We have a benchmarking program for our reporting system that generates a specific report 2,000 times.
We have tried to reduce this down to just the time in our engine so:
- The template is read from disk once into memory, then that copy in memory is passed to the engine.
- File based datasources (XML, JSON) are also read into memory once and then that cached datasource is reused.
- The SQL database is SqlServer on the same machine. So there is I/O, but it should be fast.
- The OData datasource is on a different server so this has I/O that can take a bit of time.
Now here's where it gets interesting. Our engine is written in Java and we use IKVM to create a .NET version of it. IKVM creates DLLs that are true .NET clr byte codes. It's as though we wrote the same code in C#. So fundamentally we have the same code on Java & C#.
And the JSON (JPath) Java code is 100% the .NET JSON code via IKVM. The XML (XPath) Java code is 98% the same on the .NET side.
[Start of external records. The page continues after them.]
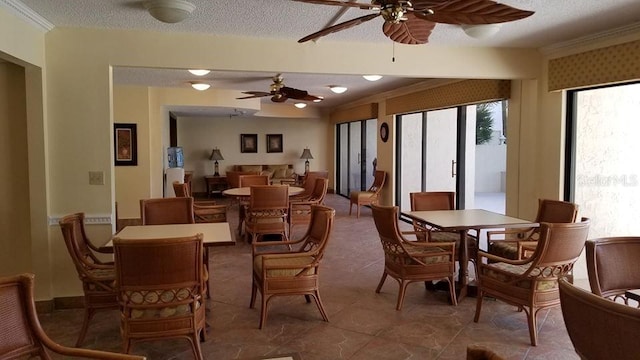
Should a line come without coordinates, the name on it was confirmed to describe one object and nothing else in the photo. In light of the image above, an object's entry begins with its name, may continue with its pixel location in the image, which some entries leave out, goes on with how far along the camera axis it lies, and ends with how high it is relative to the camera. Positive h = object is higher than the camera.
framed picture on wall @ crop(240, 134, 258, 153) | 12.78 +0.55
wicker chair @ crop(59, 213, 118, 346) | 3.03 -0.79
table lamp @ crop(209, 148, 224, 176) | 12.30 +0.17
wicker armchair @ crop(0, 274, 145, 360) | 1.67 -0.63
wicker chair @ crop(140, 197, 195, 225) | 3.98 -0.43
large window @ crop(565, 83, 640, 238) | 4.57 +0.06
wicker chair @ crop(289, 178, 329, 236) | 6.49 -0.71
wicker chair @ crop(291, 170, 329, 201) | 7.46 -0.45
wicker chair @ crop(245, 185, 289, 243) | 5.71 -0.60
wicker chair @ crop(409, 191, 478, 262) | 4.48 -0.46
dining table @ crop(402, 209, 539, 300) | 3.77 -0.52
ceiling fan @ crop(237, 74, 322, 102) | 6.28 +0.99
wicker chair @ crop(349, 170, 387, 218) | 8.66 -0.64
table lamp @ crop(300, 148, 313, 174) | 12.82 +0.20
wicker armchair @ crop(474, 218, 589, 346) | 3.03 -0.80
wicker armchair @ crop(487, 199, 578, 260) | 3.88 -0.69
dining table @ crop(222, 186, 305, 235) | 6.43 -0.45
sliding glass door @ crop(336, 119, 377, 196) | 10.91 +0.19
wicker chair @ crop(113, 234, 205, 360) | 2.46 -0.71
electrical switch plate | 3.88 -0.12
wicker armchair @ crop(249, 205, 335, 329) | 3.39 -0.83
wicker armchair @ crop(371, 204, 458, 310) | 3.71 -0.80
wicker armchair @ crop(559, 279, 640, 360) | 1.38 -0.53
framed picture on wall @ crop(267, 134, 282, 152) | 12.96 +0.58
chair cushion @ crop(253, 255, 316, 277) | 3.40 -0.78
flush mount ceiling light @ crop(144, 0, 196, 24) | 3.10 +1.06
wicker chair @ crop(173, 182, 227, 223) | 5.92 -0.65
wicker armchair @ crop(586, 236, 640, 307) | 2.27 -0.53
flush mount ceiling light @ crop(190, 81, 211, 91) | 7.01 +1.20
The Sql code is seperate on the class to the connector (JDBC vs. ADO.NET) but everything outside of those connectors is identical. Same for OData.
So to sum up, same code and for XML/JSON totally CPU bound, while Sql a bit I/O bound and OData a bit more I/O bound.
Here's the results under Java. Pretty much a 50% increase in total production (each report generates in a single thread, it's the total pages across all reports across all threads we're measuring) for doubling the number of threads.
This is on a 4 core system that with hyper-threading appears as 8 cores to the program.
Java Engine Output (Pages Per Second)
But in .NET not as expected. XML & JSON small improvement from 2 - 4 threads and nothing after that. Sql decent improvement from 2 - 4 threads and again nothing after that. Only OData shows the expected improvement:
Our code to run this under multiple threads is:
ReportWorker[] workers = new ReportWorker[numThreads];
for (int ind = 0; ind < numThreads; ind++)
workers[ind] = new ReportWorker(ind, new CommandLine(cmdLine));
System.Threading.Thread[] threads = new System.Threading.Thread[numThreads];
for (int ind = 0; ind < numThreads; ind++)
threads[ind] = new System.Threading.Thread(workers[ind].DoWork);
for (int ind = 0; ind < numThreads; ind++)
threads[ind].Name = "Report Worker " + ind;
for (int ind = 0; ind < numThreads; ind++)
threads[ind].Start();
// we wait
for (int ind = 0; ind < numThreads; ind++)
threads[ind].Join();
When I run for 4 threads all 8 CPUs (using the Windows performance monitor) are sitting between 50% & 80%. When running 8 threads all 8 CPUs are running at 80% - 95%.
Is there something in the above threading code that would cause these results? This is a command line app - is there some reason it might not run the threads simultaneously?
Any suggestions about what to change or investigate are appreciated.